Wednesday, May 17, 2006

Madrissah Calls – 3: Eager to Change

My gracious hosts and I had already exchanged some ideas about modern educational theories over the phone. I brought up the needs for an open-minded educational reform.

I particularly emphasize experiential education to the point that I resent it not being a part of the education of Pakistani children. Also, in response to the People-Centered Model of Business, I had been notified by Abhinibesh of India of a child-centric education system. It had got me thinking about the many ways in which the PC MOB can be applied.

I found the madrissah admin very open and progressive to the ideas. They want change. They just don’t know how, and who will help them? There was a quick go-ahead to the ideas that I presented. I like working this way. But I know this is beginner’s luck. My major challenge will be to bring fundamental changes not just in the curriculum, but in the educational philosophy. Curriculum is tactical. Educational philosophy is strategic. They have so far agreed with all things I said, and we are going to look at creating an overall map of education that their enterprise will impart.

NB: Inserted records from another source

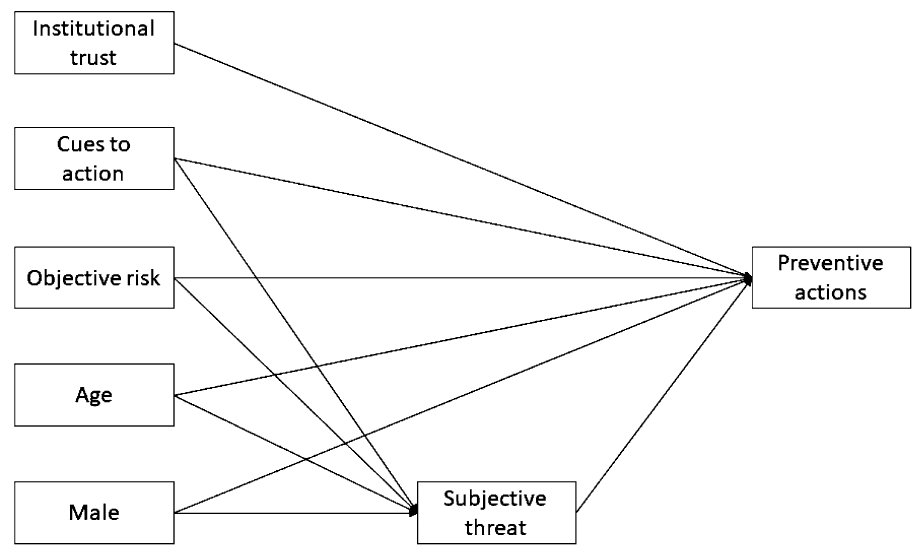
Figure 2. Baseline model. This model does not include moderators.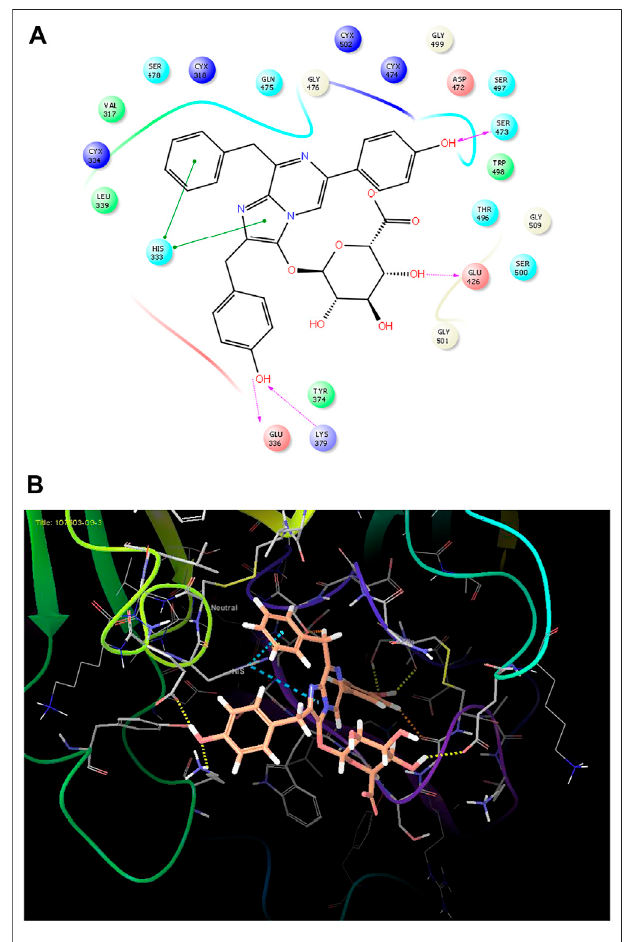
FIGURE 4 | (A) The best pose of docking (2D) of ligand 10 at the predicted catalytic domain of TMPRSS2. (B) The 3D presentation of the best docking pose of ligand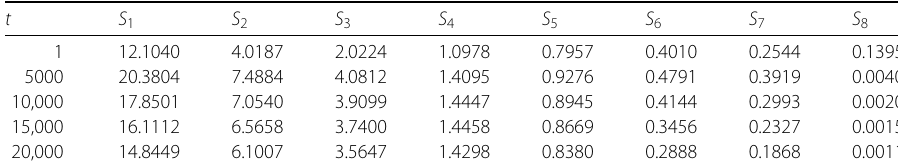
Figure 11 Approximated salinity of simulation 3 at station S 1 by (cid:4) x = 0.1 and (cid:4) t = 0.05 for all 0 ≤ t ≤ 1000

During the course of the visit, I visited the female madrissah which honestly locked my heart in a way that I had to come home and lie down to feel better. It’s after a long time anyway that I have visited any school, and I just realized how I completely disagree with the educational philosophy in most places. Educational is completely book-oriented and mono-directional. Feed more and more info into the brain, and reproduce through the mouth and the hand at astonishing speed and accuracy = summary of all education.

This was at least a madrissah. I have been in madly stringent and anti-human mainstream schools that were high on fees and absurd rules, and low on really changing human children for better. This is why, I told my open-minded hosts, we will be walking a thin line balancing the social, political, religious aspects of this school. In addition to that, I invited them to consider alternative educational theories that will present a real-life solution to real-life problems. The age of the copy & paste solution is over. We need new solutions. Using the People-Centered Model of Business, in addition to exciting education theories for the 21st century, I hope to develop an educational roadmap that will change the way of education in madrissahs for good.

Note: Madrissah is term popularly used to refer to an Islamic school. In Urdu, it just means, “school.” In this series of blogs, it refers to a major Islamic school that I visited.


Zakintosh said...

Your last 4 posts make for very interesting reading s -ince they deal with a mix of subjects close to my heart - Education being on top of the list.

While I can figure out what you describe, in terms of the Madrassahs, a few concrete examples would be apt for those to whom this word has come to mean a whole lot of things it is and isn't.

An excellent blog. I look forward to repeated visits.

Ramla A. said...

Thank you Zak, and JazakAllah. After some deliberation, I wrote the Madrissah blog posts - which were originally going to my personal "diary blog."

Then my heart suggested that the whole assignment be made public - so that there is feedback from the "mainstream." After all, on WikiPedia and other places, the modern, well-rounded Muslim is already making individual efforts to "bridge the gap" and answer so many questions.

You are one of those well-rounded individuals who can see the reality of the situation and suggest what is needed. I am excited to have your feedback and expect to hear more from you and other persons - Muslims or not - who can give valuable suggestions.

Noted the "concrete examples" idea. Will be done, inshaAllah. Keep sharing your ideas.